Design and Production: What Goes On in the Background of Our Plays?

Gisella Brok

It’s definitely a commitment, but they wouldn’t sign up if they didn’t love it.






On the weekend of February 11th, Lovett showcased this year’s spring musical, Willy Wonka! The theater was transformed into a chocolate factory filled with oompa loompas and sweet treats, and the actors made the play come alive. 

But of course, none of this would have been possible without our incredible production team. 

Before the play was even announced to anyone else, Mr. Decker and Mr. Forlines had met up to come up with ideas and share their visions of what the play should look like. Then, Mr. Forlines designed the sets based on of these conversations. 

Because they were finally able to present a major play, Mr. Decker decided that he wanted an ensemble-focused play, and Willy Wonka fit that perfectly. For this musical, they based it on the movie, and the attention to detail was fascinating. They decided that the set outside of the factory would be set in the modern day with drab colors while inside the factory would feel more vibrant with old technology. They also had to consider how they would go about each depicting kid’s outcome. Almost everybody in the audience walked into the play knowing what would happen to each kid, but they had no idea how it would be carried out, and that’s what the surprise had to be.

After coming up with how the play would be set up, the real work began. The building didn’t start until winter break ended, but thankfully, everything went smoothly. According to Ms. McCluskey, the Assistant Director of Fine Arts, there wasn’t anything that couldn’t be carried out, and it was fortunate that the “set pieces were easy to construct” so that they could get them early on. She also explained that “how stuff happens is what evolves.” So, for example, how they would get Augustus Gloop (played by Slater Nalley) across the stage changed from scooting on the floor to being dragged on a towel to being carried in a cart. 

Even though it went smoothly, it still took a lot of effort. The five stage managers had to be at every single rehearsal, and each day they needed to take notes about props or costume ideas which went to the rest of the production team. 

Thankfully, the students taking the Design and Production classes, with the exception of design craft, leant a helping hand. Since there are different categories of classes, they work on things that relate to their classes. For example, the students in stagecraft are the builders. Sophie Hatfield, a freshman who was a stage manager for the play, is in the D&P Tech class, meaning that she’s involved with lighting and the more technical side of the play. In their class, their work is “either project based or working on a production.” 

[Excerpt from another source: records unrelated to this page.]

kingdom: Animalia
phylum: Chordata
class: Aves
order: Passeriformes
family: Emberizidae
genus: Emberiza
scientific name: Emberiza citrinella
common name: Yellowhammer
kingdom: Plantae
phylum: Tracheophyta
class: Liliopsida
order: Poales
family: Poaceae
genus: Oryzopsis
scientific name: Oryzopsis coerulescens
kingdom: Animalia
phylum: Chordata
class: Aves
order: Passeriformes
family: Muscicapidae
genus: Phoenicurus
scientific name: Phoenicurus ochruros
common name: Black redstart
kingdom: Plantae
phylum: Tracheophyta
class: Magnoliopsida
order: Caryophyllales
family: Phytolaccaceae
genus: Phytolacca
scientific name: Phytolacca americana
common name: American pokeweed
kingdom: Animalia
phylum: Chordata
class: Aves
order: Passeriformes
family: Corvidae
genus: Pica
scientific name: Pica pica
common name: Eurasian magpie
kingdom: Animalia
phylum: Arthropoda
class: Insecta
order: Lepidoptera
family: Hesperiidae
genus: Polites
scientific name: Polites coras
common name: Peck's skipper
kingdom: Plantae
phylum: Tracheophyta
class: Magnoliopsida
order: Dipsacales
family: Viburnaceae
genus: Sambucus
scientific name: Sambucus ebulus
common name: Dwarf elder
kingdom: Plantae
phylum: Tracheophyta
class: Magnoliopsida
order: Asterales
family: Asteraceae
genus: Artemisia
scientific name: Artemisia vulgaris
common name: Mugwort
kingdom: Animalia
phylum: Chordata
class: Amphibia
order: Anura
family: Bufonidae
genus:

Even though it seems like the work is separated into different groups, Sophie mentioned that “whatever needs to be done will be done.” Ms. McCluskey also talked about the fact that “very rarely are [the groups] compartmentalized,” and they are more focused on the team aspect. Sometimes, the actors even had to help with some things such as set changes. Even though the adults have specific focus areas, they also help each other and the students with other jobs. 

Even with all of this help, there are still some challenges to being part of the production team. 

For the adults, the most challenging part is deciding how to get set pieces on and off stage. Nowadays, it’s not that common to just do a fade to black and then scene change, and instead it usually happens in front of the audience (“like a dance” as Ms. McCluskey would say). She also mentioned how it’s a “fun challenge” because they want it to feel like part of the play. Luckily, they decided that making the oompa loompas do the scene changes was the best decision, and it definitely felt like part of the play! 

For the students, it really “depends what you’re doing.” For Sophie, even though it was stressful at first, knowing what she was doing helped things run smoothly. 

When I asked Sophie if the end was super emotional, she said “Oh yeah” and that there are “tears everywhere.” Because the tech and cast became very close, it was hard to say goodbye (even if they weren’t leaving the school). They only had a month and a half to get the show running, so they were there until 6:30 on school nights and weekends. It was definitely a commitment, but they “wouldn’t sign up if they didn’t love it.” 

So what now? Well, they just go straight to their next play, which will be “Sense and Sensibility” by Jane Austen. For the few weeks they have between the two productions, the classes do personal projects. And since the upcoming play is in the blackbox theater, which is a smaller room, they have more time to work on these projects. 

Now that you know what goes on behind the scenes, make sure to go support our team on April 21-23 for the next play!